Gold is attempting to make a comeback ahead of the anticipated Powell’s Jackson Hole speech. Silver is working as an igniter, just like the last two rallies earlier this year. However, each new rally attempt has become weaker than the previous one, although their speed seems to be quicker. Silver’s latest surge from near 22 to over 24 fueled gold to jump from 1885 to near 1920 resistance. Today could be a gamechanger for the short term, or maybe even for the medium-term moves.
Powell is expected to reiterate data dependency and repeat that rates will stay higher for some time. Today’s key point could mark the peak of the rate hike cycle. Powell might want to hold the door open for more hikes if necessary, but how long the much the door stays open could determine today’s outcome.
Federal Reserve members appear to be differing from each other on the topic of rate peak. Some of them still do not see inflation heading for the 2% target. The base effect change of the CPI, possible incoming food inflation, and the persistently strong labor market could prevent inflation from dropping much lower. On the other hand, economic activity seems to be slowing down, including the labor market, despite remaining very strong relative to historical averages. Members will want to look for incoming data to chart a path to a soft landing. Today’s speech could reveal where the FED is leaning ahead of the key September meeting.

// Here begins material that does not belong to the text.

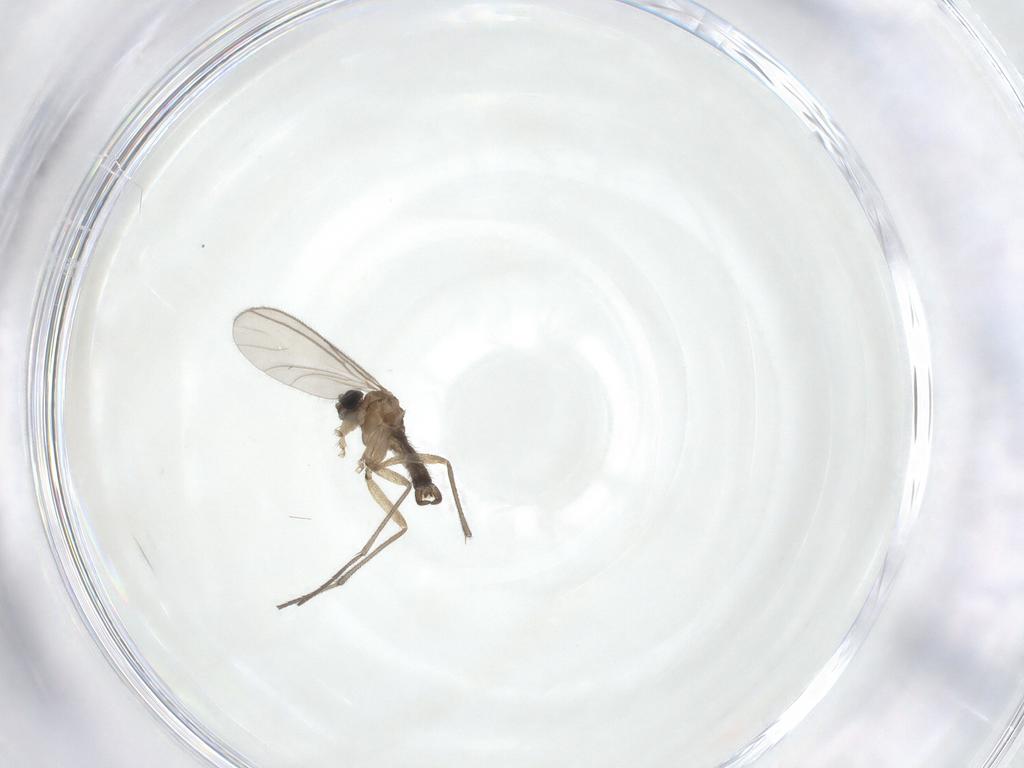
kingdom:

In addition to the highly anticipated Powell speech, Lagarde will also be speaking. Following numerous negative surprises, the latest PMI data is also a warning for Euro bulls. If Lagarde shifts her tone to be more dovish after the data, EURUSD could trend lower. However, the impact on gold prices from this shift is a bit unclear. A dovish ECB is generally positive for gold, but a significant drop in EURUSD could trigger a dollar index – gold negative correlation for many algorithms, causing gold to potentially follow the movement of EURUSD in either direction.
Gold could be seen as overvalued according to the bond market and inflation expectations. Long-term real rates (10 years) are just shy of 2%. The last time the real rate was this high, the gold price was below $1000. Of course, the rising government debt and gold demand from countries like China and India have a real positive effect. However, gold stayed remarkably strong during the big bond sell-off and falling long-term inflation expectations.
From a technical standpoint, gold might finally be preparing for a correction after appearing overvalued from a fundamental standpoint. The upward trend since November has been broken. The trend line and the upper line of the recent downtrend channel are converging near the 1950-1960 zone. This could serve as the main resistance in the short term. As long as gold remains below this zone in daily closes, any upward movement could create selling opportunities. Earlier resistance levels to watch are at 1920 and 1937. Gold bulls should await a significant breakthrough to surpass the 1950-1960 zone.
For downward movements, potential support levels include 1900 and the Fibonacci 38.2% level at 1892. However, the primary support to monitor would be the 233-day moving average, currently situated at 1877. A breach of this moving average might lead gold to 1840 and potentially even below 1800, depending on incoming data and momentum.
As a final note, gold traders should closely monitor silver in the coming weeks, as it could continue to act as an igniter for both upward and downward movements.